*PROBLEM STATEMENT*: Set every record down again, identical to the original.

*MATERIAL FOR THIS TASK*:
[Start of Attachment]

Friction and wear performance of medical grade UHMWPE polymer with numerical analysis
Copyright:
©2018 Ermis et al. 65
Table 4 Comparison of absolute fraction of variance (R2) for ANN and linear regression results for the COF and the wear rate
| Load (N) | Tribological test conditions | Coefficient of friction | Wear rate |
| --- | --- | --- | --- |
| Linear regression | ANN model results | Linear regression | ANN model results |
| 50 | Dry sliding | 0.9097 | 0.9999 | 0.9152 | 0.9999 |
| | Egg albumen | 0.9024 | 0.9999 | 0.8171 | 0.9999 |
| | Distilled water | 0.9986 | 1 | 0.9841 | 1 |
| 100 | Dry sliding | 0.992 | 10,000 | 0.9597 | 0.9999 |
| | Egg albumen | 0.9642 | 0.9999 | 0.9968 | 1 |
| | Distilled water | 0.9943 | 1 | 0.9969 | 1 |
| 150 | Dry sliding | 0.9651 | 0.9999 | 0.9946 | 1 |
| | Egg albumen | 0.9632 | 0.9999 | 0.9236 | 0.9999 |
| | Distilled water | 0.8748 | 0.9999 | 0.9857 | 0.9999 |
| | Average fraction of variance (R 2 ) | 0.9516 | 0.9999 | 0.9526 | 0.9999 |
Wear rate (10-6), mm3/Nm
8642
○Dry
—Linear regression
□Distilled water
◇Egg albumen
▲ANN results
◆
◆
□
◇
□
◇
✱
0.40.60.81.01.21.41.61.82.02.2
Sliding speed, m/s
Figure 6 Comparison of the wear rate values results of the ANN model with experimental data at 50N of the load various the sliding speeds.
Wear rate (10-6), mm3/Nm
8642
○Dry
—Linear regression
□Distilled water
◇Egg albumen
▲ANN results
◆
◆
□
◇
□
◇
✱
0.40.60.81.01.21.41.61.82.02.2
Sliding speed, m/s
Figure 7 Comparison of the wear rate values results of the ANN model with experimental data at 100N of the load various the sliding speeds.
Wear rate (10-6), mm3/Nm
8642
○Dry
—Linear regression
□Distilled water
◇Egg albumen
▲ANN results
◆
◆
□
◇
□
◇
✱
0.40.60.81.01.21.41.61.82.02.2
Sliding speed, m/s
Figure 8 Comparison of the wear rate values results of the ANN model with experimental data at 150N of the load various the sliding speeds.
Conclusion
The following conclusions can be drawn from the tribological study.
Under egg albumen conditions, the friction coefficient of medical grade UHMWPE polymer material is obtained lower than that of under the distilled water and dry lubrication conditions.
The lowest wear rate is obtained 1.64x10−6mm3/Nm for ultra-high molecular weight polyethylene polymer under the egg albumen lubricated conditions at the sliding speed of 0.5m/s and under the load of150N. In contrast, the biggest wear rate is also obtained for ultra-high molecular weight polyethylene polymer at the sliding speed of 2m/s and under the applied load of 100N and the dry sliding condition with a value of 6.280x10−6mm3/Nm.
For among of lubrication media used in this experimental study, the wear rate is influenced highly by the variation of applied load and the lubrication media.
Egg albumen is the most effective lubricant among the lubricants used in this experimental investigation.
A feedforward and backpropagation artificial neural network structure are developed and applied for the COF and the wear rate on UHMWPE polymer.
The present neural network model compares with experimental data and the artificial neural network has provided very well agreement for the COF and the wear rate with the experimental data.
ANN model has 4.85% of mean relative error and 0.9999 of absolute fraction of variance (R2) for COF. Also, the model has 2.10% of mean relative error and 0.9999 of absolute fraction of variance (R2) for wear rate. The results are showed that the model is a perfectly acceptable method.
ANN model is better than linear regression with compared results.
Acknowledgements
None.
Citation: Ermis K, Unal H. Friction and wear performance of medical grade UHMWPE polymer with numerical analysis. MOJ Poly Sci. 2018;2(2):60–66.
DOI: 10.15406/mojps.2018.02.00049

[End of Attachment]

*COMPLETED EXERCISE*:
Friction and wear performance of medical grade UHMWPE polymer with numerical analysis
Copyright:
©2018 Ermis et al. 65
Table 4 Comparison of absolute fraction of variance (R2) for ANN and linear regression results for the COF and the wear rate
| Load (N) | Tribological test conditions | Coefficient of friction | Wear rate |
| --- | --- | --- | --- |
| Linear regression | ANN model results | Linear regression | ANN model results |
| 50 | Dry sliding | 0.9097 | 0.9999 | 0.9152 | 0.9999 |
| | Egg albumen | 0.9024 | 0.9999 | 0.8171 | 0.9999 |
| | Distilled water | 0.9986 | 1 | 0.9841 | 1 |
| 100 | Dry sliding | 0.992 | 10,000 | 0.9597 | 0.9999 |
| | Egg albumen | 0.9642 | 0.9999 | 0.9968 | 1 |
| | Distilled water | 0.9943 | 1 | 0.9969 | 1 |
| 150 | Dry sliding | 0.9651 | 0.9999 | 0.9946 | 1 |
| | Egg albumen | 0.9632 | 0.9999 | 0.9236 | 0.9999 |
| | Distilled water | 0.8748 | 0.9999 | 0.9857 | 0.9999 |
| | Average fraction of variance (R 2 ) | 0.9516 | 0.9999 | 0.9526 | 0.9999 |
Wear rate (10-6), mm3/Nm
8642
○Dry
—Linear regression
□Distilled water
◇Egg albumen
▲ANN results
◆
◆
□
◇
□
◇
✱
0.40.60.81.01.21.41.61.82.02.2
Sliding speed, m/s
Figure 6 Comparison of the wear rate values results of the ANN model with experimental data at 50N of the load various the sliding speeds.
Wear rate (10-6), mm3/Nm
8642
○Dry
—Linear regression
□Distilled water
◇Egg albumen
▲ANN results
◆
◆
□
◇
□
◇
✱
0.40.60.81.01.21.41.61.82.02.2
Sliding speed, m/s
Figure 7 Comparison of the wear rate values results of the ANN model with experimental data at 100N of the load various the sliding speeds.
Wear rate (10-6), mm3/Nm
8642
○Dry
—Linear regression
□Distilled water
◇Egg albumen
▲ANN results
◆
◆
□
◇
□
◇
✱
0.40.60.81.01.21.41.61.82.02.2
Sliding speed, m/s
Figure 8 Comparison of the wear rate values results of the ANN model with experimental data at 150N of the load various the sliding speeds.
Conclusion
The following conclusions can be drawn from the tribological study.
Under egg albumen conditions, the friction coefficient of medical grade UHMWPE polymer material is obtained lower than that of under the distilled water and dry lubrication conditions.
The lowest wear rate is obtained 1.64x10−6mm3/Nm for ultra-high molecular weight polyethylene polymer under the egg albumen lubricated conditions at the sliding speed of 0.5m/s and under the load of150N. In contrast, the biggest wear rate is also obtained for ultra-high molecular weight polyethylene polymer at the sliding speed of 2m/s and under the applied load of 100N and the dry sliding condition with a value of 6.280x10−6mm3/Nm.
For among of lubrication media used in this experimental study, the wear rate is influenced highly by the variation of applied load and the lubrication media.
Egg albumen is the most effective lubricant among the lubricants used in this experimental investigation.
A feedforward and backpropagation artificial neural network structure are developed and applied for the COF and the wear rate on UHMWPE polymer.
The present neural network model compares with experimental data and the artificial neural network has provided very well agreement for the COF and the wear rate with the experimental data.
ANN model has 4.85% of mean relative error and 0.9999 of absolute fraction of variance (R2) for COF. Also, the model has 2.10% of mean relative error and 0.9999 of absolute fraction of variance (R2) for wear rate. The results are showed that the model is a perfectly acceptable method.
ANN model is better than linear regression with compared results.
Acknowledgements
None.
Citation: Ermis K, Unal H. Friction and wear performance of medical grade UHMWPE polymer with numerical analysis. MOJ Poly Sci. 2018;2(2):60–66.
DOI: 10.15406/mojps.2018.02.00049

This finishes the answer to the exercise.